A new laser treatment for hard-to-treat glaucoma can lower eye pressure just as well as the older method, but with far less pain and swelling. That’s the key finding from a new head-to-head comparison in people who had run out of other options.
Glaucoma is a leading cause of irreversible blindness worldwide. It damages the optic nerve, often because pressure inside the eye rises too high. Many people manage it with eye drops, laser procedures, or surgery. But for some, standard treatments stop working. This is called refractory glaucoma, and it can be stressful for patients and their doctors.
The older laser approach, called continuous-wave transscleral cyclophotocoagulation (CW-TSCPC), has been used for decades to lower eye pressure by reducing fluid production inside the eye. It works, but it can be painful and cause prolonged inflammation. That’s where the newer micropulse version (MP-TSCPC) comes in.
Here’s the twist: the micropulse laser delivers energy in short bursts rather than a constant beam. Think of it like a light switch turned on and off rapidly instead of left on all the time. This pattern gives the eye tissue time to cool between pulses, which may protect the surface and reduce side effects. The goal is the same—lower eye pressure—but the path is gentler.
In this study, researchers enrolled 52 patients with refractory glaucoma and randomly assigned them to receive either the micropulse laser or the continuous-wave laser. Each group had 26 patients at the start. Patients were followed for 18 months, and the study was single-blind, meaning patients didn’t know which laser they received. The main measures were eye pressure, the number of glaucoma medications needed, vision stability, quality of life, and side effects.
By the end of the study, 47 patients completed follow-up: 24 in the micropulse group and 23 in the continuous-wave group. Eye pressure dropped by about 34% in the micropulse group and about 43% in the continuous-wave group. The difference was small and just missed statistical significance, which suggests both lasers can lower pressure effectively.

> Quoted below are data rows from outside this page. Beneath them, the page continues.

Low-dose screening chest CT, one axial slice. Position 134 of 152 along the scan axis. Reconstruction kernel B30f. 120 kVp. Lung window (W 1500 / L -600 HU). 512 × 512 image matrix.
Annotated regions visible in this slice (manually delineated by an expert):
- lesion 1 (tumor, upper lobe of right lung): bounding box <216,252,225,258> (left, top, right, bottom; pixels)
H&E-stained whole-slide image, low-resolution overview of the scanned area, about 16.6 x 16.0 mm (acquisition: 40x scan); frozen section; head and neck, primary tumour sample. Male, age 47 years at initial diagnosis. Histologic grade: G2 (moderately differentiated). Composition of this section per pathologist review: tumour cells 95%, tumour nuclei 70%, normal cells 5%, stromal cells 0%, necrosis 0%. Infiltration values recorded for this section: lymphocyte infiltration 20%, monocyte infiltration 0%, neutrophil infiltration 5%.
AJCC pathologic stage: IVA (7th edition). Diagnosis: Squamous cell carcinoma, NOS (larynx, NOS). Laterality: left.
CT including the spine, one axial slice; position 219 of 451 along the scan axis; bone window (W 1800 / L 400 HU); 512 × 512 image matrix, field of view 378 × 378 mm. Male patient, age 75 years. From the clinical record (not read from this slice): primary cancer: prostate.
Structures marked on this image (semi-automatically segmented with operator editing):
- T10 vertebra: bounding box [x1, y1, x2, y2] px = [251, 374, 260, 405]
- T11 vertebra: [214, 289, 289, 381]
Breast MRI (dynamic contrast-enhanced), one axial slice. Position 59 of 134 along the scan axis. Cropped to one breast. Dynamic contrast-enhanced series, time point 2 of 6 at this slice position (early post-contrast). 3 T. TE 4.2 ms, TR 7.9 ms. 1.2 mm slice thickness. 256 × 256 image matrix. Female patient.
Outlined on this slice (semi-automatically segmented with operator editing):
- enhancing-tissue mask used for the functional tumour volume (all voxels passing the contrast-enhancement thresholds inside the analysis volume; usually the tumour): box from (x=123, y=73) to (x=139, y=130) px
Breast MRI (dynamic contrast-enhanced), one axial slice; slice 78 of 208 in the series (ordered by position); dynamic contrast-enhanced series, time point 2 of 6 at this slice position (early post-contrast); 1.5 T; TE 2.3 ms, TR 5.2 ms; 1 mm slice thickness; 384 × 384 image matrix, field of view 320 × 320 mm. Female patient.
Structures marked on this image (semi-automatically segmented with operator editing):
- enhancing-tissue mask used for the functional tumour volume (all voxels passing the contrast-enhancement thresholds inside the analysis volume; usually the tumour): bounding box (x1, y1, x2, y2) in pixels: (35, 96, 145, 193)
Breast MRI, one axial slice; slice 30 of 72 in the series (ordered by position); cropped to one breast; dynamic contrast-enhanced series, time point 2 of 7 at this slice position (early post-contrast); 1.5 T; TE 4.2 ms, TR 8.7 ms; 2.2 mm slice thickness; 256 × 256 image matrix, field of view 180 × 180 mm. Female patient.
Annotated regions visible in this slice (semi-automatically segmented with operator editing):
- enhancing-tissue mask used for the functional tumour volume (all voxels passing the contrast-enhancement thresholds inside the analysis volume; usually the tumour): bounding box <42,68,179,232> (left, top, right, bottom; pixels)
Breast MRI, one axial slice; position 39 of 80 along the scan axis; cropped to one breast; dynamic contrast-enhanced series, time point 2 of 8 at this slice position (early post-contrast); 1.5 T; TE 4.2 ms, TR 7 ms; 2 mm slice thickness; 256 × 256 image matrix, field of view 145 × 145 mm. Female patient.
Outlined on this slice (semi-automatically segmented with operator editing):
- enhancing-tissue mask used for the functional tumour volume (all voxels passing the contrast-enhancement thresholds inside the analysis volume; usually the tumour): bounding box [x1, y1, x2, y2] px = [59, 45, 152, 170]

Success rates were similar between the two groups. Complete success—meaning eye pressure stayed in the target range without any medications—was 25% for micropulse and 22% for continuous-wave. Qualified success—pressure controlled with the help of eye drops—was 29% for micropulse and 39% for continuous-wave. Combined, about 54% of micropulse patients and 61% of continuous-wave patients achieved success with or without medications. None of these differences were statistically significant.
But the safety profile told a different story. Nearly 57% of continuous-wave patients reported postoperative pain, compared with just 21% in the micropulse group. Prolonged inflammation was also more common with the continuous-wave laser (35% vs. 8%). Visual function stayed stable in both groups, and quality of life improved more in the micropulse group, though the between-group difference was not statistically significant.
This doesn’t mean this treatment is available yet.
An important caveat is that this was a small, single-center study with an 18-month follow-up. Larger, longer trials are needed to confirm these findings and to see how the lasers perform in a wider range of patients. The study also used a single-blind design, which helps reduce bias but doesn’t eliminate it.
Still, the results fit with a growing trend toward gentler glaucoma procedures. Micropulse laser technology has been explored for several eye conditions, and this study adds evidence that it can match the pressure-lowering effect of the older method while improving comfort. For patients who need additional treatment beyond drops or surgery, that could mean a more tolerable option.
What this means for you: If you have refractory glaucoma and are considering laser treatment, ask your eye doctor whether micropulse cyclophotocoagulation is available and whether you might be a candidate. It’s not a cure, and it won’t replace drops or surgery for everyone, but it could help lower pressure with fewer side effects. As always, discuss the risks and benefits with your care team.
What happens next: Researchers will need larger, multi-center trials to confirm these results and to refine treatment protocols. Insurance coverage and regulatory approval will also depend on more data. For now, the micropulse approach looks promising as a balanced option that offers similar pressure control with a better safety profile.